▶ [REQUIRED ACTION]:
In the records below, begin at the line that has "Nos réalisations" and stop after the line that has "ementerian Agama Kabupaten"; quote those lines verbatim and nothing more.
━━━━━ MATERIAL SUPPLIED
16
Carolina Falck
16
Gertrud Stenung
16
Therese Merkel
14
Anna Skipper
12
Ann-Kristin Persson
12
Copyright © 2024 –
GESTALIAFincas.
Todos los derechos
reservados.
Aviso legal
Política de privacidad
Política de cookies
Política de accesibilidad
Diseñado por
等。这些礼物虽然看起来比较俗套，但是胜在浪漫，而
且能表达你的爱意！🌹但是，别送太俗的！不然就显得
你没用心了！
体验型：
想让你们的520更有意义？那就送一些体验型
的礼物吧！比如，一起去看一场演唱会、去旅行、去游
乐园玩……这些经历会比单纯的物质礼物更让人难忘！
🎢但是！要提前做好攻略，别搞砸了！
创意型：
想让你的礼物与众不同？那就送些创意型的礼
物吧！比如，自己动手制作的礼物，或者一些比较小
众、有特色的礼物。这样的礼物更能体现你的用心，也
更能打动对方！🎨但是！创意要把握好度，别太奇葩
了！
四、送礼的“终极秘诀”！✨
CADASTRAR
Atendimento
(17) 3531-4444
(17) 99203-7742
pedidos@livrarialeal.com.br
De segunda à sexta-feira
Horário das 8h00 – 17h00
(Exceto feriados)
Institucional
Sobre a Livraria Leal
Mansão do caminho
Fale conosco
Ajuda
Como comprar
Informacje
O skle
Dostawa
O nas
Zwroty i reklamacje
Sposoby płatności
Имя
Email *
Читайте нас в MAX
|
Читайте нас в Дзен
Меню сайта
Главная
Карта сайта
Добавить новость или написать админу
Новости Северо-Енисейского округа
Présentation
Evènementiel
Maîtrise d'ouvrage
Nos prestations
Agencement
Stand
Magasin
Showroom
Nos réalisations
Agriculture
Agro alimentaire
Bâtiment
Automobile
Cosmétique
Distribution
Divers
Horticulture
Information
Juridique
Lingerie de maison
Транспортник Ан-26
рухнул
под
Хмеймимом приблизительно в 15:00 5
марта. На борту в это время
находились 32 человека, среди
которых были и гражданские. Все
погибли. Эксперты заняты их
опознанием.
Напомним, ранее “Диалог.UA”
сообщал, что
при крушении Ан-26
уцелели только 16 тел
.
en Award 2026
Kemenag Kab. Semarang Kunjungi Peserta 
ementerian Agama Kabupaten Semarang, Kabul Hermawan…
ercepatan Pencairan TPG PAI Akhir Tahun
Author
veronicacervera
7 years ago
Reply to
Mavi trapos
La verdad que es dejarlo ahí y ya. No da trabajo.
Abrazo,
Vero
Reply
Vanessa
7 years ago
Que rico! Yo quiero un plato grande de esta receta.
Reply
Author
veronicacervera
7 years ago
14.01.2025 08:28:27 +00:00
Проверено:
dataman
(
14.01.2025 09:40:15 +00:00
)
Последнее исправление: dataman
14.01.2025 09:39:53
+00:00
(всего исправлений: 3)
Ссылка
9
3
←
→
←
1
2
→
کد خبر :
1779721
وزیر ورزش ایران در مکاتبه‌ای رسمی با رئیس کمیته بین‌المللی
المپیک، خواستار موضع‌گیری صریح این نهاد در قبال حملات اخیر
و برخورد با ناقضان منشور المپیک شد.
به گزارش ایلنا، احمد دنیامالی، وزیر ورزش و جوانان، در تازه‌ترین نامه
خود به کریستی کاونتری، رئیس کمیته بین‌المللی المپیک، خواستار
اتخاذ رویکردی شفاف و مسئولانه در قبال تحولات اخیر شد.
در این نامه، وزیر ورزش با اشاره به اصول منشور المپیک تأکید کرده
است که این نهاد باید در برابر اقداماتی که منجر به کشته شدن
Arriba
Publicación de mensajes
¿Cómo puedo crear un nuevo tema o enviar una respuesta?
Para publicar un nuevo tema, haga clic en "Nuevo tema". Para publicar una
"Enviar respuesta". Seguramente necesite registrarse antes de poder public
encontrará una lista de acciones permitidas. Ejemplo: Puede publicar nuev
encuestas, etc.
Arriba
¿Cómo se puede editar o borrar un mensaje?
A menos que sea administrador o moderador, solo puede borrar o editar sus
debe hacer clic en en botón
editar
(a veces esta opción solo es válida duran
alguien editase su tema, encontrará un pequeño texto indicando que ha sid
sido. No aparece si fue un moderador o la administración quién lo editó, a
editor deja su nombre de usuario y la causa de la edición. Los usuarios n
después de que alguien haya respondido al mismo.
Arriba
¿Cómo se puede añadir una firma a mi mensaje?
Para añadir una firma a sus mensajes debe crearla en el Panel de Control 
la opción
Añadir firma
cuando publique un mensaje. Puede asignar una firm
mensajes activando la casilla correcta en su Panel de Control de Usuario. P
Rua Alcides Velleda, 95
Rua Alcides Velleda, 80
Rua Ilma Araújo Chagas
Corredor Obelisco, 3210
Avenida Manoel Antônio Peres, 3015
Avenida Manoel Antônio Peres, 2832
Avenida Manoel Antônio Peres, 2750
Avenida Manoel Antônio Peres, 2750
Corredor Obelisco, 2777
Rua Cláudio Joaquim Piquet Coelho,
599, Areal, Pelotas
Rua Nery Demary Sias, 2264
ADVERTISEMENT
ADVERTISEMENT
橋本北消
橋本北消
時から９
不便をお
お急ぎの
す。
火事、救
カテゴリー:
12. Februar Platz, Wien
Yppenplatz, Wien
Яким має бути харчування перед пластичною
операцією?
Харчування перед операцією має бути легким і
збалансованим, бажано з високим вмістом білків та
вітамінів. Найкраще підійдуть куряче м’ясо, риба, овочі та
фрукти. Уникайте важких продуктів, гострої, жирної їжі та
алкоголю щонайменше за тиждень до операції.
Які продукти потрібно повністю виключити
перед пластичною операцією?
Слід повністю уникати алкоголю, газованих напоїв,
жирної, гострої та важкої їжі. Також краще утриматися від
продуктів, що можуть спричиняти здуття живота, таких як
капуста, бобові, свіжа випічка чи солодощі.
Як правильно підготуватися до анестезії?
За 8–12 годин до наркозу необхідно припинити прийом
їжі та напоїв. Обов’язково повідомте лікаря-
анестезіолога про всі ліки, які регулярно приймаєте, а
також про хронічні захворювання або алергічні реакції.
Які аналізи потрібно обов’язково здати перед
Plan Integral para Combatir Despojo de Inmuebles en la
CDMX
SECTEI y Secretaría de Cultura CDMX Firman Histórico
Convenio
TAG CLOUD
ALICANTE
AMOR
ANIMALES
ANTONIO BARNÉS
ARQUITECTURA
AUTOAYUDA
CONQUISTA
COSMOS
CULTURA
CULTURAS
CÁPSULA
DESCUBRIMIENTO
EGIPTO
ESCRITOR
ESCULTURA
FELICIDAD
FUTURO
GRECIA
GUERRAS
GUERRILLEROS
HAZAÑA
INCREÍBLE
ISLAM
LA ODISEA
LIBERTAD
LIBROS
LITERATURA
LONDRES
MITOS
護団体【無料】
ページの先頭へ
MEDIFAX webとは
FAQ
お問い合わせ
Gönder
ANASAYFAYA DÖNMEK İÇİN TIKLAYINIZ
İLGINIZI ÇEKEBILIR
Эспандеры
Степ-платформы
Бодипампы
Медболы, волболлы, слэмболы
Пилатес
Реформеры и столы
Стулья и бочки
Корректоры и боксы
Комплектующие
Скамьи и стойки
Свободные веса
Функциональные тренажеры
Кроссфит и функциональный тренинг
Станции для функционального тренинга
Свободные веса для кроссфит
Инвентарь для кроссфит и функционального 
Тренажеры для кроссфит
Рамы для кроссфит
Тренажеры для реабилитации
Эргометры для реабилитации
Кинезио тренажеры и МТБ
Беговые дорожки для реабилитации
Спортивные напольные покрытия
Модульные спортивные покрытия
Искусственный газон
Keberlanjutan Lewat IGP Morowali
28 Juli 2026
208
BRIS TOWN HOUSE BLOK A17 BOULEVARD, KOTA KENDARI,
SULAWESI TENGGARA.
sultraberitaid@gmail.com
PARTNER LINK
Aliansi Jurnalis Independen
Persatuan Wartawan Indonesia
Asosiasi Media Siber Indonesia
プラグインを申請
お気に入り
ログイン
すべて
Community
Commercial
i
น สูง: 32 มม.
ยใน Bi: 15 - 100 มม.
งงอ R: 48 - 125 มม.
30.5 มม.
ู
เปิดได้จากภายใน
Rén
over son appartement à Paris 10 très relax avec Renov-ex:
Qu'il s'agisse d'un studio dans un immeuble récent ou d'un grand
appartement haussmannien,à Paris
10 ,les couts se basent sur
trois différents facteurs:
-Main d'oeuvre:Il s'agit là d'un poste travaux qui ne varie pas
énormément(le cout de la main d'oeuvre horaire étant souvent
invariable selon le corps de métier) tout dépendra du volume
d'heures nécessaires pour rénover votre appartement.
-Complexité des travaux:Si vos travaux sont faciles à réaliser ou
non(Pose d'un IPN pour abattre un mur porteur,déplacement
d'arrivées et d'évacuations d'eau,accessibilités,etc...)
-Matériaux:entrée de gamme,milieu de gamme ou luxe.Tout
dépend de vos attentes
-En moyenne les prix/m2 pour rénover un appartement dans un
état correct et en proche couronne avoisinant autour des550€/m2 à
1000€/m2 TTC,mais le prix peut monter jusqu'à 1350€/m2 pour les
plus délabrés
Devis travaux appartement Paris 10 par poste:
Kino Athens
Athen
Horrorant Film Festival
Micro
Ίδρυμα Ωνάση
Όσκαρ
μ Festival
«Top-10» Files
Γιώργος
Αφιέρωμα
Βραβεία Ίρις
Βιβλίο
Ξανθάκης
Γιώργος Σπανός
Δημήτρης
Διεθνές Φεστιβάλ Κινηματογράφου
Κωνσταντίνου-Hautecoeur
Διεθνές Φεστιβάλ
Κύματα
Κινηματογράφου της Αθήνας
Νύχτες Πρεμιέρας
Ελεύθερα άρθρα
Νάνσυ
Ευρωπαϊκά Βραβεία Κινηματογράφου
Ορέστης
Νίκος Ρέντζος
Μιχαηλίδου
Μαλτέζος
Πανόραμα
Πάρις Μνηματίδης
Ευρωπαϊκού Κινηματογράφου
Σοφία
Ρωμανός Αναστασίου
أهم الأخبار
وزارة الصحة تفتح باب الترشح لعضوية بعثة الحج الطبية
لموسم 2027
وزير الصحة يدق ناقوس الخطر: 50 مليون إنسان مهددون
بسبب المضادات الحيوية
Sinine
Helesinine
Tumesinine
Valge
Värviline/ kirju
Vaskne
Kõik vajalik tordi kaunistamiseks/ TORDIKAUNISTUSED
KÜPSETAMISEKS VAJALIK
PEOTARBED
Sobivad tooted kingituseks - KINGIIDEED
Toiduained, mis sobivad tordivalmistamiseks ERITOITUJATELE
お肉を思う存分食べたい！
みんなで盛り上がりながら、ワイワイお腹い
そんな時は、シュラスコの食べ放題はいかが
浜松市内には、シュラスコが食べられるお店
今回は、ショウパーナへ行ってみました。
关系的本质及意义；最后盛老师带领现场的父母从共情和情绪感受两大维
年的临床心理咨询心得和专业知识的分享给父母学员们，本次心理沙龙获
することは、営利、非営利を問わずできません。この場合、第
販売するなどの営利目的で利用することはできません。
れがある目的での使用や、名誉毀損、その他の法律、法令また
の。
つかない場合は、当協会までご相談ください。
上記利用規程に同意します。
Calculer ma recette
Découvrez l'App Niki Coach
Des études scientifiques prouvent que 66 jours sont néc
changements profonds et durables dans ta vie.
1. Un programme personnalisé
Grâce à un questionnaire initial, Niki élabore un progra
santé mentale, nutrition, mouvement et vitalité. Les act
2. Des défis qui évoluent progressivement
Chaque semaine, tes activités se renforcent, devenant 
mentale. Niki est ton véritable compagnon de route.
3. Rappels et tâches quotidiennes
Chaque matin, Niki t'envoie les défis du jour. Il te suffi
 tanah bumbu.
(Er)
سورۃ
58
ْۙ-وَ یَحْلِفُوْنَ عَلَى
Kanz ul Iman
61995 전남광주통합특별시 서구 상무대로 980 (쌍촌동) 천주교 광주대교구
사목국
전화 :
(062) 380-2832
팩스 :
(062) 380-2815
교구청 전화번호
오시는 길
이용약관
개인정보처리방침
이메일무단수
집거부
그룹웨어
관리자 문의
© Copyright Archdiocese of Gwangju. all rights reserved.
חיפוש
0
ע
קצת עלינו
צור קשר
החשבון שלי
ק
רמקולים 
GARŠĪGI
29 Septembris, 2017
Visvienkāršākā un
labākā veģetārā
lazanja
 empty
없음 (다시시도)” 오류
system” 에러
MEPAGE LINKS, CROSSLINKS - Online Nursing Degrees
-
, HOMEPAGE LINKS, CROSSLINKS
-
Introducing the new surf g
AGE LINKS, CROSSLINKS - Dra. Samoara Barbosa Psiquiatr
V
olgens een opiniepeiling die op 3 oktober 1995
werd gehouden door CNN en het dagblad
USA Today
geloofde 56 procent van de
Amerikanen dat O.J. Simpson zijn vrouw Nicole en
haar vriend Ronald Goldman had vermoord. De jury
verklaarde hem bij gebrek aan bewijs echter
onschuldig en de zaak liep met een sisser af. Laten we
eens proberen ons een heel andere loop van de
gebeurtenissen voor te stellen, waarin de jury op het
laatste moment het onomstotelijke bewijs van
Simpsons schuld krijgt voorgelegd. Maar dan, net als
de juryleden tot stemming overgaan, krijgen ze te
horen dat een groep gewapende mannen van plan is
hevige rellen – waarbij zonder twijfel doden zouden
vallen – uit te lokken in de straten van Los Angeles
━━━━━━━━━━
▶ [OUTPUT FOR THIS TASK]:
Nos réalisations
Agriculture
Agro alimentaire
Bâtiment
Automobile
Cosmétique
Distribution
Divers
Horticulture
Information
Juridique
Lingerie de maison
Транспортник Ан-26
рухнул
под
Хмеймимом приблизительно в 15:00 5
марта. На борту в это время
находились 32 человека, среди
которых были и гражданские. Все
погибли. Эксперты заняты их
опознанием.
Напомним, ранее “Диалог.UA”
сообщал, что
при крушении Ан-26
уцелели только 16 тел
.
en Award 2026
Kemenag Kab. Semarang Kunjungi Peserta 
ementerian Agama Kabupaten Semarang, Kabul Hermawan…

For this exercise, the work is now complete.